Given passage
****

[Ach] Proposal to change B cipher spec

Aaron Zauner azet at azet.org
Fri Apr 4 21:14:14 CEST 2014



Torsten Gigler wrote:
> Is it still an issue?
> (https://community.qualys.com/blogs/securitylabs/2013/09/10/is-beast-still-a-threat)
Uhm, yes. It took Apple incredibly long to fix this in Safari (it's has
finally been fixed on Mavericks). But a lot of people still run old
versions of OSX. I see that every day. The same issue basically goes for
other browsers on other operating systems.

> What do you suggest for this for TLS<1.1, I think RC4 does perhaps more
> worse than good (+ same question as above, how to limit cipher to be
> used only for old protocols?)
There's no way to do that - as far as I know. We've included AES-CBC
only as a fallback option in the very last place.

> 
>     > * Priorize the ciphers by the sizes of the Cipher and the MAC
>     How do you prioritize those? The MAC has to fit the security of the
>     symmetric algorithm in question.
> 
> You priorize them by the order of the Cipher String, which defines the
> order, if the 'server order' is set.
> In this case the*server selects* one of ciphers a*client offers* in the
> Client-Hello. So you can control on server side the cipher that will be
> used when a type of browser connects (if the user does not suppress some
> ciphers ;-) )

****

(Extracted records)
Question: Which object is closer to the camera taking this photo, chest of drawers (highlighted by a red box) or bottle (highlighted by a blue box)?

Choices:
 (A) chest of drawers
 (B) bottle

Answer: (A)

****

Exercise instructions
1. In the cipher-spec message, where is AES-CBC placed?
2. Print the part of the cipher-spec message from "There's no way" to "algorithm in question.".
3. According to the cipher-spec message, why is the issue raised in the question "Is it still an issue?" still a concern?

Complete answers
1. AES-CBC is included only as a fallback option in the very last place.

2.
There's no way to do that - as far as I know. We've included AES-CBC
only as a fallback option in the very last place.

> 
>     > * Priorize the ciphers by the sizes of the Cipher and the MAC
>     How do you prioritize those? The MAC has to fit the security of the
>     symmetric algorithm in question.

3. Apple took a very long time to fix it in Safari, and the fix came only on Mavericks, yet many people still run old versions of OS X. The same issue applies to other browsers on other operating systems.